On opener “Won’t Remember My Name”, chimes and fuzzy guitars establish a steady shoegaze thump onto which he places a monotone, barely decipherable chant. Disparate melodies collage together and an old-soul organ reminds us that we’ve come a long way from the druggy psyched out ’60s, but haven’t forgotten altogether. The feeling of heat swelling and ground particles pooling then lead into the dissonant grunge intro of “The Big Nod”. His vocals, now a metallic and pained sing-speak, almost channel Iceage, if the Danish punk band were recorded in underwater slow-motion. Reeves, on this track and others, seems to have a studied case of being unable to catch up to his own breath.

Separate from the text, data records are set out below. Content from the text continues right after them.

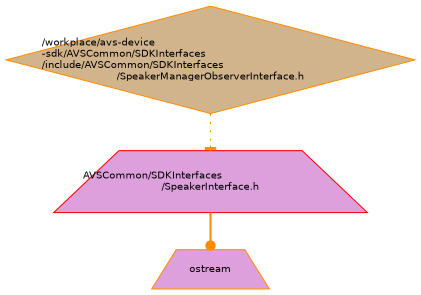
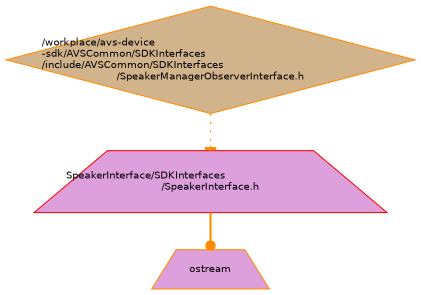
  digraph {
    node [color=darkorange fillcolor=plum fontname=Helvetica fontsize=10 shape=trapezium style=filled]
    edge [color=darkorange fontname=Helvetica fontsize=10 labelfontname=Helvetica labelfontsize=10]
    n1 [fillcolor=tan fontcolor=black height=0.2 label="/workplace/avs-device\l-sdk/AVSCommon/SDKInterfaces\l/include/AVSCommon/SDKInterfaces\l/SpeakerManagerObserverInterface.h" shape=diamond width=0.4]
-   n2 [color=red height=0.2 label="AVSCommon/SDKInterfaces\l/SpeakerInterface.h" width=0.4]
+   n2 [color=red height=0.2 label="SpeakerInterface/SDKInterfaces\l/SpeakerInterface.h" width=0.4]
    n3 [height=0.2 label=ostream width=0.4]
    n1 -> n2 [style=dotted arrowhead=tee]
    n2 -> n3 [style=bold arrowhead=dot]
  }
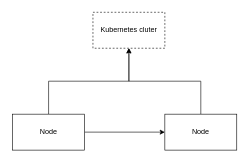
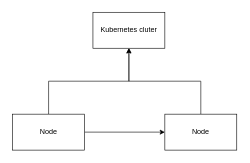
  <mxCell id="0" />
  <mxCell id="1" parent="0" />
- <mxCell id="2" value="Kubernetes cluter" style="rounded=0;whiteSpace=wrap;html=1;dashed=1;" vertex="1" parent="1"><mxGeometry x="154" y="20" width="120" height="60" as="geometry" /></mxCell>
+ <mxCell id="2" value="Kubernetes cluter" style="rounded=0;whiteSpace=wrap;html=1;" vertex="1" parent="1"><mxGeometry x="154" y="20" width="120" height="60" as="geometry" /></mxCell>
  <mxCell id="3" style="edgeStyle=orthogonalEdgeStyle;rounded=0;orthogonalLoop=1;jettySize=auto;html=1;exitX=0.5;exitY=0;exitDx=0;exitDy=0;entryX=0.5;entryY=1;entryDx=0;entryDy=0;" edge="1" parent="1" source="5" target="2"><mxGeometry relative="1" as="geometry"><mxPoint x="90" y="140" as="targetPoint" /></mxGeometry></mxCell>
  <mxCell id="4" style="edgeStyle=orthogonalEdgeStyle;rounded=0;orthogonalLoop=1;jettySize=auto;html=1;entryX=0;entryY=0.5;entryDx=0;entryDy=0;" edge="1" parent="1" source="5" target="7"><mxGeometry relative="1" as="geometry" /></mxCell>
  <mxCell id="5" value="Node" style="rounded=0;whiteSpace=wrap;html=1;" vertex="1" parent="1"><mxGeometry x="20" y="190" width="120" height="60" as="geometry" /></mxCell>
  <mxCell id="6" style="edgeStyle=orthogonalEdgeStyle;rounded=0;orthogonalLoop=1;jettySize=auto;html=1;exitX=0.5;exitY=0;exitDx=0;exitDy=0;entryX=0.5;entryY=1;entryDx=0;entryDy=0;" edge="1" parent="1" source="7" target="2"><mxGeometry relative="1" as="geometry"><mxPoint x="316" y="170" as="sourcePoint" /><mxPoint x="200" y="90" as="targetPoint" /></mxGeometry></mxCell>
  <mxCell id="7" value="Node" style="rounded=0;whiteSpace=wrap;html=1;" vertex="1" parent="1"><mxGeometry x="274" y="190" width="120" height="60" as="geometry" /></mxCell>
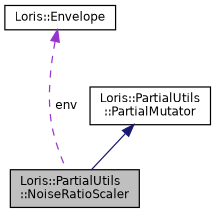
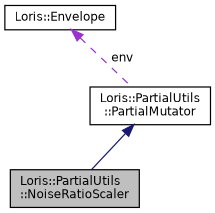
  digraph {
    node [color=black fillcolor=white fontname=Helvetica fontsize=10 shape=record style=filled]
    edge [dir=back fontname=Helvetica fontsize=10 labelfontname=Helvetica labelfontsize=10]
    n1 [fillcolor=grey75 fontcolor=black height=0.2 label="Loris::PartialUtils\l::NoiseRatioScaler" width=0.4]
    n2 [height=0.2 label="Loris::PartialUtils\l::PartialMutator" width=0.4]
    n3 [height=0.2 label="Loris::Envelope" width=0.4]
    n2 -> n1 [color=midnightblue style=solid]
-   n3 -> n1 [color=darkorchid3 label=" env" style=dashed]
+   n3 -> n2 [color=darkorchid3 label=" env" style=dashed]
  }
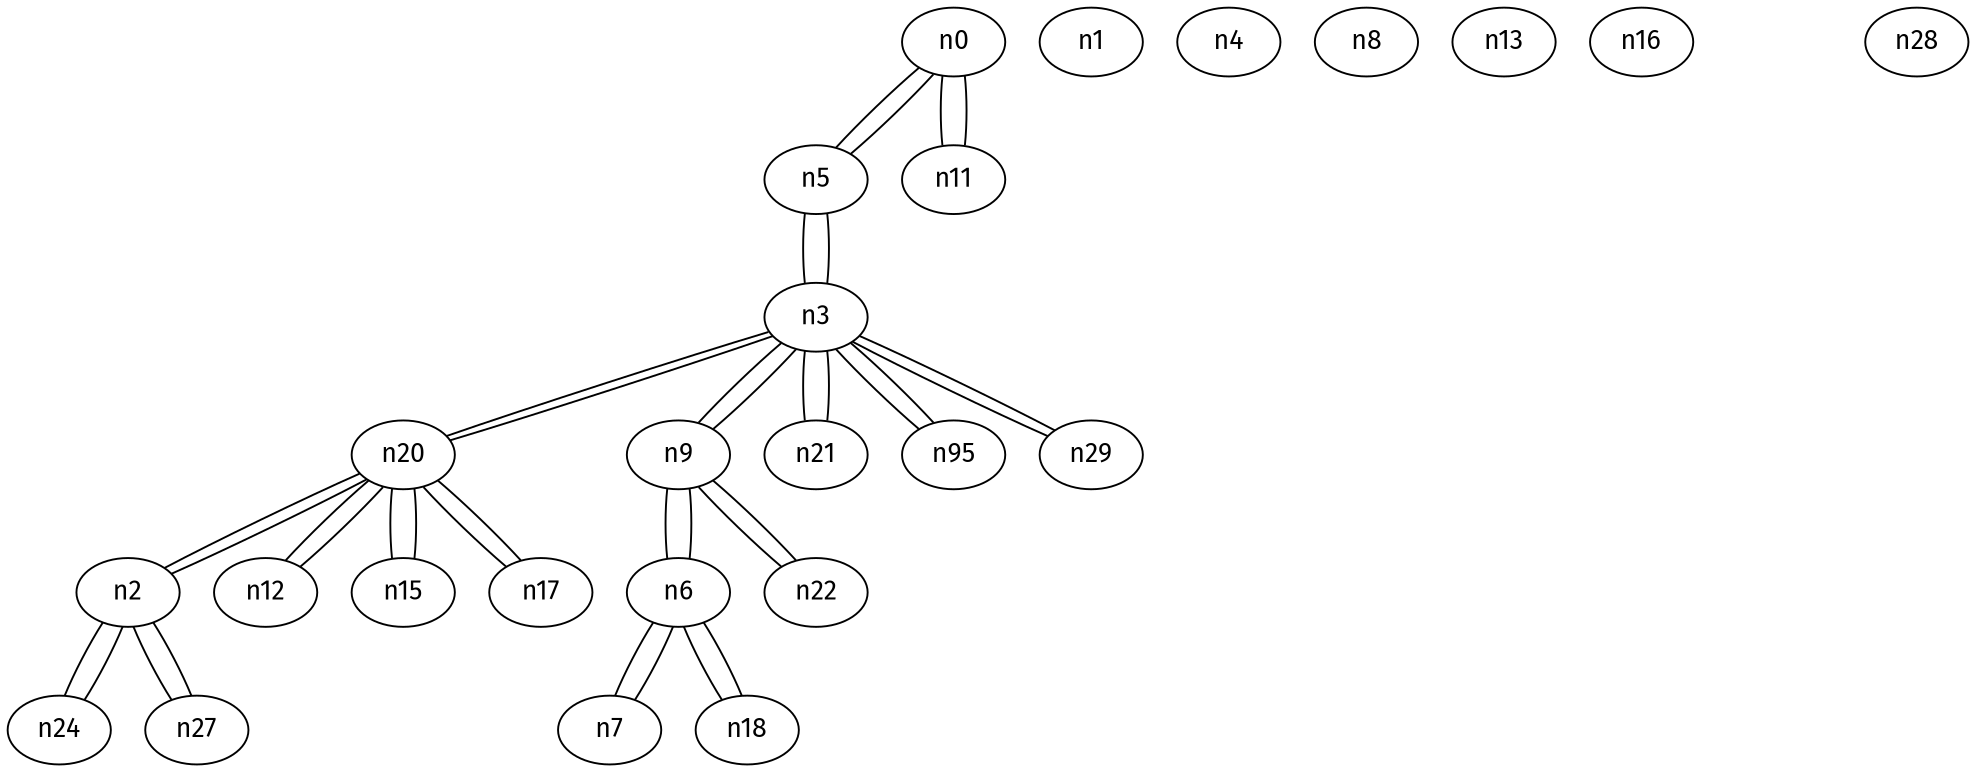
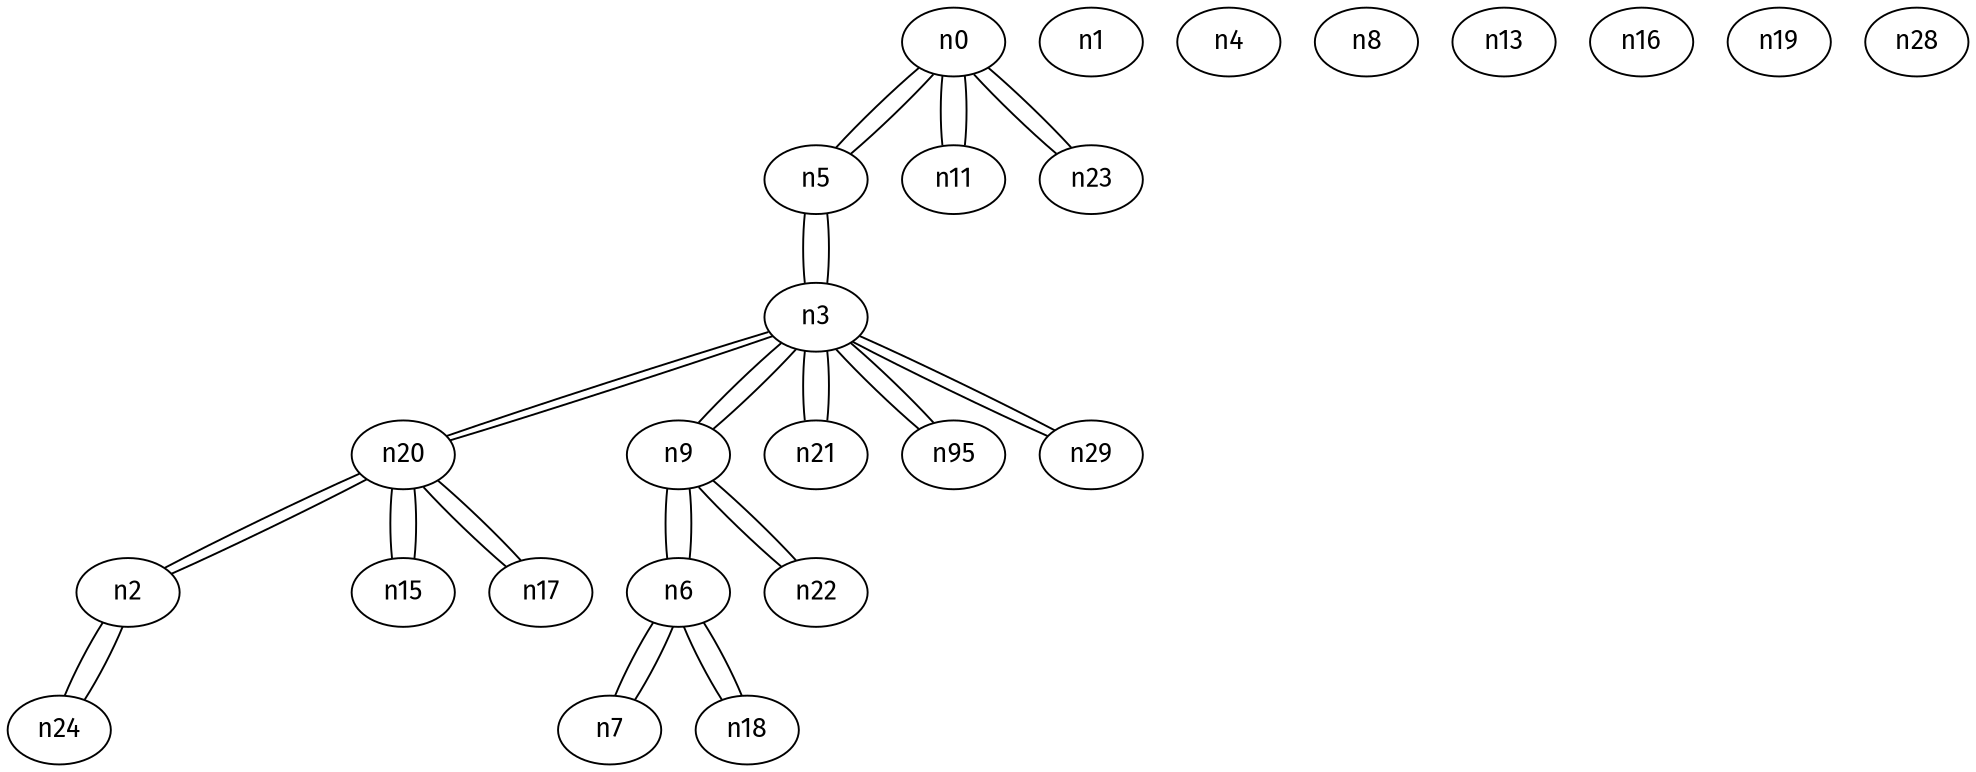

“Never Come Back Again” gives us a neurotic drum and bass pattern that welcomes Manchester post-punk comparisons, in its primitive appearance of dragging on for a few seconds longer than, say, it would in a pop song, which, to be fair, this might just be beneath Reeves’ smothered falsetto. Lyric “I wish this feeling would never come back again” fits well into the song structure, which sounds like it’s trying to purge something with a quickness, where the tempo doesn’t let up for anything.

Then, the brief ambient drone of “Early in the Day” washes the nerves away, before title track “No Time”perhaps the album’s most avant-leaning access pointpicks up where the first three songs left off. Somewhere in the layers, the vague presence of the Hare-Krishna-or-somesuch chant lingers like day-old perfume on an unwashed wrist. Reeves’ shrill howl cuts in at the very end; perhaps one last dose of weird before “All The Same” takes hold with a beat-keeping guitar strum under whirling synths. On this album, it’s a true pleasure where rock and roll flickers in, like the dominant guitar solo toward the end of the song.

“Slumbering” hovers in electronic outer space, combining distorted machine hiss and a pulsating frequency noise, as if we’re supposed to be listening for something extraterrestrial. “Foot of the Stairs” follows through on the mystery with spooky agitation, and again, on cue, a frenzy of psychedelic ideas, which amount to an ostensible jam session at the song’s conclusion. At this collision stage, judging by the sound of his unruly vocals, Reeves might just me going off the rails.

By the time we reach “Guided Through”, the roller coaster of chaos and calm has just about exhausted its sonic outlets, and the track feels either too repetitive or too numbing to engage with. Psych components that, in the beginning, served as refreshing touchstones, like chant and tambourine, come off more cloying as the album wraps up. But that isn’t to discount its accomplishment; it’s presumably difficult to write ten unique songs around one idea, without leaving a somewhat small scope of sounds. More importantly, the album’s repetitiveness only supports its message.

Final track, “Transient View”, is purely instrumental, reveling in drum machine simplicity under happy synth infill and our last brush with the recurring gentle psych guitar. It’s an appropriate comedown for the senses, which have been pulled between trance states both pleasant and panicked. It’s a strange adventure in something no one really has a handle on, and Reeves shows that he’s willing to ask unsettling existential questions . Perhaps his next effort will provide some answers.